** Provided text **
Unicode support in new ES6 spec draft

Norbert Lindenberg ecmascript at norbertlindenberg.com
Wed Jul 11 12:31:19 PDT 2012


I haven't reviewed the new spec draft in detail yet, but have some comments on the comments from Rich and Allen - see below.

Norbert


On Jul 10, 2012, at 20:53 , Allen Wirfs-Brock wrote:

> 
> On Jul 10, 2012, at 7:50 PM, Gillam, Richard wrote:
> 
>> Allen--
>> 
>> A few comments on the i18n/Unicode-related stuff in the latest draft:
>> 
>> - p. 1, §2: It seems a little weird here to be specifying a particular version of the Unicode standard but not of ISO 10646.  Down in section 3, you _do_ nail down the version of 10646 and it's long, so I can see why you don't want all this verbiage in section 2 as well, but maybe you want more than you have?
> 
> i'm not sure.  This was Norbert recommendation.  I'm liked want we did in ES5 where we specified version 3.0 as minimum version for which there was guaranteed interoperability but allowed use of more recent versions.  Input on what would make the most sense is appreciated.

Rich's comment was on the lack of any version number for ISO 10646, not on the Unicode version number. We can simplify the statement in clause 2 to "A conforming implementation of this Standard shall interpret characters in conformance with the Unicode Standard and ISO/IEC 10646, both in the versions referenced in clause 3."

>> - p. 14 §6: More substantively, do you really need to go into this level of detail as to what a "Unicode character" is?  I would think you could say something like "ECMAScript source text is a sequence of Unicode abstract code point values (or, in this spec, "Unicode characters").  The actual representation of those characters in bits (e.g., UTF-16 or UTF-32 or even a non-Unicode encoding) is implementation-dependent, but a conforming implementation must process source text as if it were an equivalent sequence of SourceCharacter values."  I think that for the purposes of this spec, how "Unicode code point" maps to a normal human's idea of "character" is irrelevant; you can define "character" to mean the same thing as Unicode means when it says "code point" and be done with it.  (This probably means you can ether get rid of the next paragraph, or at least that that paragraph is entirely informative.)

** Tasks for this exercise **
1/ Name each person whom the Unicode discussion identifies by full name.
2/ Repeat the Unicode discussion from "Norbert Lindenberg ecmascript" to "- see below.", switching "spec draft" to "specification draft" throughout.

** Data provided **

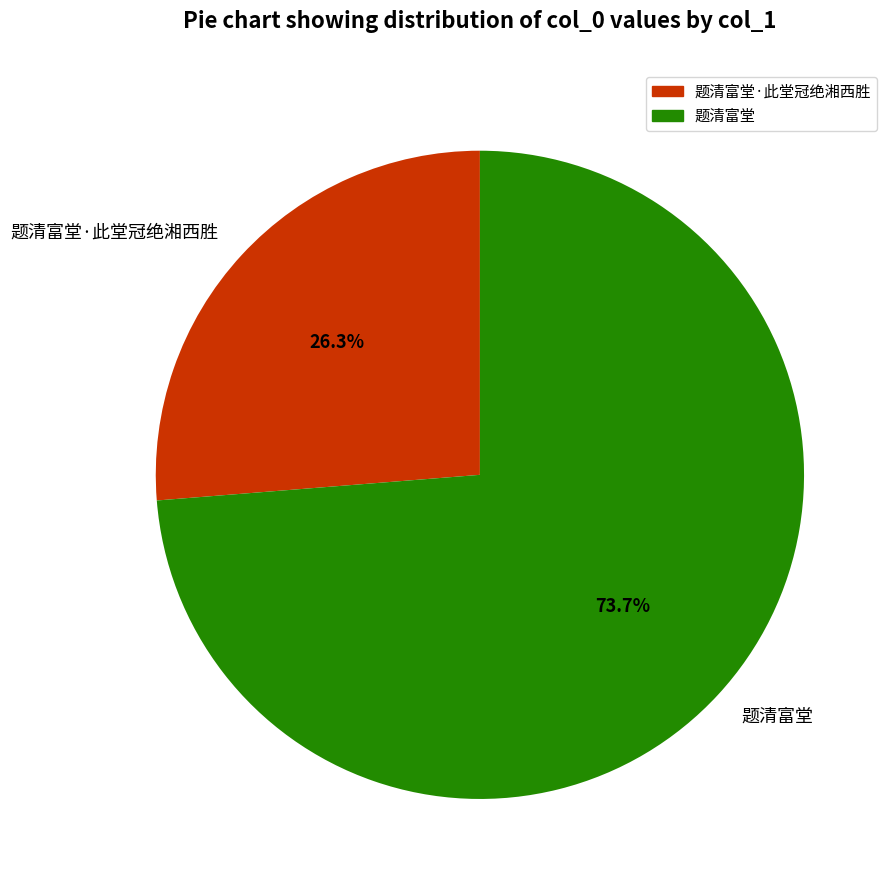

Which slice is the smallest?

题清富堂·此堂冠绝湘西胜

** Answers by item number **
1/ Norbert Lindenberg, Allen Wirfs-Brock, Richard Gillam

2/
Norbert Lindenberg ecmascript at norbertlindenberg.com
Wed Jul 11 12:31:19 PDT 2012


I haven't reviewed the new specification draft in detail yet, but have some comments on the comments from Rich and Allen - see below.